Break Tags

Break Tags:

When net communication gets heavy, someone may have a quick solution to a problem that is taking up too much valuable airtime for discussion, but can’t break into the net to share it. The use of “Break Tags” is the way to deal with such a scenario.

There are currently seven one-word Break Tags. They are: “answer,” “question,” “info,” “priority,” “medical,” “emergency” and your call sign by itself. Most of these tags have been used with great success in large public/emergency services nets. Here is how they work: Instead of saying “break” between transmissions during a directed net, the operator uses the word specified as a Break Tag with a call sign. They are to be used only when the operator’s traffic will be appreciated by net control and results in more efficient communication. They are to be used wisely, as net control is directed to stop and query the breaking station. The message that follows a break should be as short as possible.

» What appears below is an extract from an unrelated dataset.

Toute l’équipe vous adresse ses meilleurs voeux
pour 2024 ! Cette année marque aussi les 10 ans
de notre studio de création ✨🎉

Make sure you know what you are going to say before using a break tag; some people can compose the transmission in their head, others will need to write the information down.

Here are the definitions and how they are used:

“Answer”:  To be used when you have the definitive answer to a question currently being discussed on the air.

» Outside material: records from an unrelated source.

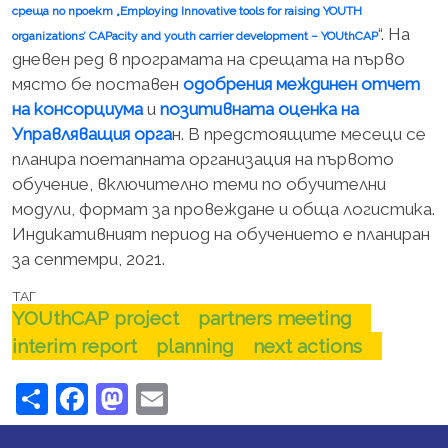
среща по проект „Employing Innovative tools for raising YOUTH
“. На
organizations’ CAPacity and youth carrier development – YOUthCAP
дневен ред в програмата на срещата на първо
място бе поставен
одобрения междинен отчет
на консорциума
и
позитивната оценка на
Управляващия орга
н. В предстоящите месеци се
планира поетапната организация на първото
обучение, включително теми по обучителни
модули, формат за провеждане и обща логистика.
Индикативният период на обучението е планиран
за септемри, 2021.
ТАГ
YOUthCAP project
partners meeting
interim report
planning
next actions
Share
Facebook
Mastodon
Email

“Question”:  To be used when the answer of a question can’t wait; for example, when the mayor is standing next to you and requesting you to get information using your radio.

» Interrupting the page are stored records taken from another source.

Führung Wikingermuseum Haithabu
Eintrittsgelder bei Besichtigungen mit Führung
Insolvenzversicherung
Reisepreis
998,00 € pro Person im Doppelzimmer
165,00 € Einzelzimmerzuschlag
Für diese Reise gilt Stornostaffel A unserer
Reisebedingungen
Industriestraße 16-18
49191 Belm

“Info”:  To be used when information needs to be transmitted rapidly but is not related to what is being said on the air; for example, if an event that net control needs to know about is going to happen in the next few seconds or if waiting for the end of an exchange will negate the value of the information.

“Priority”:  To be used to report an important but non-life threatening situation such as a fender-bender that just happened.

“Medical”:  To be used to report a minor medical incident that affects the operator in some way; for example, having to leave his/her post for a few minutes to walk someone with a minor cut over to a med tent.

“Emergency”:  Only to be used to report an ongoing life or property threatening or damaging incident.

Your Call Sign:  Traditionally used as a break tag, but when used alone does not give the net control station the same amount of information that the other break tags do.

“Announcement”:  Used to let net control know you have an announcement of general interest for the net.

“Contact”:  Used to let net control of your desire to make contact with a station after the net. Used primarily for “one on one” information that isn’t intended for the entire net.

“Traffic”:  Used when formal NTS or Incident Command System ICS-213 needs to be relayed to another station. Use this break tag during the Region 3 weekly ARES net to pass formal messages to another station. Net control will arrange to have a receiving station stand by after the net to receive any formal traffic.

Using “Break Tags” takes little training. Its use is contagious and comes very naturally. Other RACES/ARES groups around the country are using them with good results.